Based on her middle age and her weight, her doctor will have no problem referring her to one of these facilities. Most insurances in the USA cover this process. It is a process that takes years in order to be successful. She starts going to this facility and taking classes as well as seeing a group of professionals to determine the best plan of action for her illness or illnesses. In the beginning months, they will determine when is the best time for surgery. After surgery, she will continue seeing her group of professionals as part of regular follow up to help guarantee that her surgery is indeed successful. The whole process is if I remember correctly about 3 years. The first year after this type of surgery is critical and the patient must not stop her treatment.

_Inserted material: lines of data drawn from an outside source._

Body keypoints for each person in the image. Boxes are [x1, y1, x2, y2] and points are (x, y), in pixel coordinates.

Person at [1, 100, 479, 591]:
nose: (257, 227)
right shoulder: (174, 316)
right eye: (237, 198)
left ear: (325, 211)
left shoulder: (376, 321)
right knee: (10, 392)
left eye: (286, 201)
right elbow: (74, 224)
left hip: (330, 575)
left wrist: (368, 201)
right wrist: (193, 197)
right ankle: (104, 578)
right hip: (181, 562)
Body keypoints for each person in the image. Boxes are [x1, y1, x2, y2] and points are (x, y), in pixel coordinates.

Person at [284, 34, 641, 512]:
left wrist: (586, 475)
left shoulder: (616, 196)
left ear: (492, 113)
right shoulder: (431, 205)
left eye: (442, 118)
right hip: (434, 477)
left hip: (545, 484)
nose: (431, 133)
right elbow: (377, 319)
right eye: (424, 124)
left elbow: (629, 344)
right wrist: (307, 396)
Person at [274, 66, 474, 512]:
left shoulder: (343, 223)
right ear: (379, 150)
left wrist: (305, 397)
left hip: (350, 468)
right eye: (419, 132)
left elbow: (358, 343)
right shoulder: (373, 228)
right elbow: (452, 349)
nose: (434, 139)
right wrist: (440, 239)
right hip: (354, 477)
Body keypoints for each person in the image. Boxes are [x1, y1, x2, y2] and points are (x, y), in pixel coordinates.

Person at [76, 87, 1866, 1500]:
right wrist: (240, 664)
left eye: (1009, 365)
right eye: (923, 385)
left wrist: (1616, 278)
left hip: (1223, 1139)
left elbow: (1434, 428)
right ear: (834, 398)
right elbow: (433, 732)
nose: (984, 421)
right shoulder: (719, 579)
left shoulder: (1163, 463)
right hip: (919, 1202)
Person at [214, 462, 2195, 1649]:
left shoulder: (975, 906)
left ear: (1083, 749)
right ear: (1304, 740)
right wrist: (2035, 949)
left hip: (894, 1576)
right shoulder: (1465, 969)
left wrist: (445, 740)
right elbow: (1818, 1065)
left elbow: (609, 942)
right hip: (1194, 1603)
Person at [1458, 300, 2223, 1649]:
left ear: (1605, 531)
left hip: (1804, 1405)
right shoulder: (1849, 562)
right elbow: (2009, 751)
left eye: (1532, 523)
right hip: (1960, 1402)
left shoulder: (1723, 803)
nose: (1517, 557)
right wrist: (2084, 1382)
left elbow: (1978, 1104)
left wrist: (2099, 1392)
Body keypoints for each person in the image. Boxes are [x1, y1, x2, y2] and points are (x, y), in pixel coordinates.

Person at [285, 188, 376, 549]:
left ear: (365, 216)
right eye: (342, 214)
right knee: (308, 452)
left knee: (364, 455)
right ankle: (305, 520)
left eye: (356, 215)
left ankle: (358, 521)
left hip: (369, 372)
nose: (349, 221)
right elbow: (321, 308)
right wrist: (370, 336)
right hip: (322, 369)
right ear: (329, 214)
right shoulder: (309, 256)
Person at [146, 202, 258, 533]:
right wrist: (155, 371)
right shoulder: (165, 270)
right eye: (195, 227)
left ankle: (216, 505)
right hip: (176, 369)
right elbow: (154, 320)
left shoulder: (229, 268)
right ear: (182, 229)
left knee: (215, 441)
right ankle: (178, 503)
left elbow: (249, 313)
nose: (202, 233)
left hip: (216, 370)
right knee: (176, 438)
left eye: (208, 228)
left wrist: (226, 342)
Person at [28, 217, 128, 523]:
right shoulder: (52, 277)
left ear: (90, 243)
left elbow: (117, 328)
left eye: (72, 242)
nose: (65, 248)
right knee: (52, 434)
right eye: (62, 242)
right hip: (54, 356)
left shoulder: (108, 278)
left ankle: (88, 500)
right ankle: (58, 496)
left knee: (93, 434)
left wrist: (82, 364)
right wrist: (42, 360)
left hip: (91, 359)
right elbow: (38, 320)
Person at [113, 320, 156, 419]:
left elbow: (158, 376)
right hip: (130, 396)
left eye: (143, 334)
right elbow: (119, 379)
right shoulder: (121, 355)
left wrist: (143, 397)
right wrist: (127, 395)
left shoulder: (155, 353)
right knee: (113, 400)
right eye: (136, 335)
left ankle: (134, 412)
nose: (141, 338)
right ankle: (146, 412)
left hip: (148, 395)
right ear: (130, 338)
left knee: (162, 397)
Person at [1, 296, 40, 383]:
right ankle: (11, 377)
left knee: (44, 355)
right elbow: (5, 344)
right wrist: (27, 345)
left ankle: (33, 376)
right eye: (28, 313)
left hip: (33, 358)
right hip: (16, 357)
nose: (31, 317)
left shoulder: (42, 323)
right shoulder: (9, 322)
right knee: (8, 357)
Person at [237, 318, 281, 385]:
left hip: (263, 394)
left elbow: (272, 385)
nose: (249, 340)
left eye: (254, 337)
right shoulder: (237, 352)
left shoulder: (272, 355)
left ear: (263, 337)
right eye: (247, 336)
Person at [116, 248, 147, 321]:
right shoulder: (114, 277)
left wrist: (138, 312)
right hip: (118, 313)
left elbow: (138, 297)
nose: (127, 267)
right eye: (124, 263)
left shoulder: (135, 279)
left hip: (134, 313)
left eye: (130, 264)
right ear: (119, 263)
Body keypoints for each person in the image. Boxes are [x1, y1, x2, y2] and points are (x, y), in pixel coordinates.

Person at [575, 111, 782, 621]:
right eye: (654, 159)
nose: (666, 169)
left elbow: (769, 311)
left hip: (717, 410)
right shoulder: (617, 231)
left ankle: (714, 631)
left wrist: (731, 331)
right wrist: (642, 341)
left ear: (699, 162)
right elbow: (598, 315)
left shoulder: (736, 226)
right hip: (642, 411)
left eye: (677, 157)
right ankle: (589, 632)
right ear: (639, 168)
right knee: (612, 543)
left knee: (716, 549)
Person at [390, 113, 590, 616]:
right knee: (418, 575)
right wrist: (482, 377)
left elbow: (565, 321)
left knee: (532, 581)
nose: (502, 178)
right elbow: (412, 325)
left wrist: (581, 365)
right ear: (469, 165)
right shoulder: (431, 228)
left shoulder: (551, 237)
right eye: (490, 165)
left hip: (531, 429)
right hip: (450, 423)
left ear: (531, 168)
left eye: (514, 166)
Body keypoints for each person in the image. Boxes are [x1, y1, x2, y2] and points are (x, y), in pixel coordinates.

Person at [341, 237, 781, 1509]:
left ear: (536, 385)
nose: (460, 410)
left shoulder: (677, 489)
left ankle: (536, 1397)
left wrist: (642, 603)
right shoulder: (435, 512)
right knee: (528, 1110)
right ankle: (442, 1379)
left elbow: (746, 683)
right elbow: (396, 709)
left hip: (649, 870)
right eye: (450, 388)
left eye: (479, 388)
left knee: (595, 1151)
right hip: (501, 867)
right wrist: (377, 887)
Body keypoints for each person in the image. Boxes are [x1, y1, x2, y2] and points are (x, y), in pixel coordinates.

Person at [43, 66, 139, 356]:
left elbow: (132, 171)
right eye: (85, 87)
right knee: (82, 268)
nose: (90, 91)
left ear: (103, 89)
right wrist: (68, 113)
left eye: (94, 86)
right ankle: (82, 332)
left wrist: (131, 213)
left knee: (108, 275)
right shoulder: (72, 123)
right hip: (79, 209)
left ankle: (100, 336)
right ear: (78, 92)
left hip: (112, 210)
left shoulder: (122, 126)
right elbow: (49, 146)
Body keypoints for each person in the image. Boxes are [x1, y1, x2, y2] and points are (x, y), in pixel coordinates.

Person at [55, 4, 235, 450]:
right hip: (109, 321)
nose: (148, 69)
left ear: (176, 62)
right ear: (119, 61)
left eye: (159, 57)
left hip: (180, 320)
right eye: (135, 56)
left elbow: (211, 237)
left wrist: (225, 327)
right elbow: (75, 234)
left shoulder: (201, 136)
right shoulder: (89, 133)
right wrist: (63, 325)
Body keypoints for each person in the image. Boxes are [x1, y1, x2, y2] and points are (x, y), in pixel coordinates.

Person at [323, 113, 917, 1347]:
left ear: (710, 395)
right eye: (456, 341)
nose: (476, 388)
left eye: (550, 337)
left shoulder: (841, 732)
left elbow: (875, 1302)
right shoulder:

The family found all this out due my nephew being 320 pounds and suffering from diabetes at age 17! He lost 100 pounds on his own when he was diagnosed with diabetes, but ballooned back up two years later. His insurance covers the surgery, he is morbidly obese at 19 and diabetic to boot.
Bibi, I am speaking from experience. I know it is covered. I know what it entails. I have gone through it. This is why I am emphatic that you do NOT call it a cure. It is NOT a cure. Even after weight loss surgery, you can STILL gain weight back. And many ARE able to eat the same things they were told not to consume after surgery. It is a tool, nothing more. And if you don't address the underlying issues FIRST, it won't make a bit of difference, in the end.

Oh, and some insurance companies DO require that you attempt to lose some weight, first. Yes, even now, they want patients to keep food diaries and try weight watchers, etc. People in my area have had to do this as recently as a few months ago.

So, like I said, I know what it entails. Bottom line, she needs to see her doctor to find out why this started in the first place, before she even THINKS about surgery.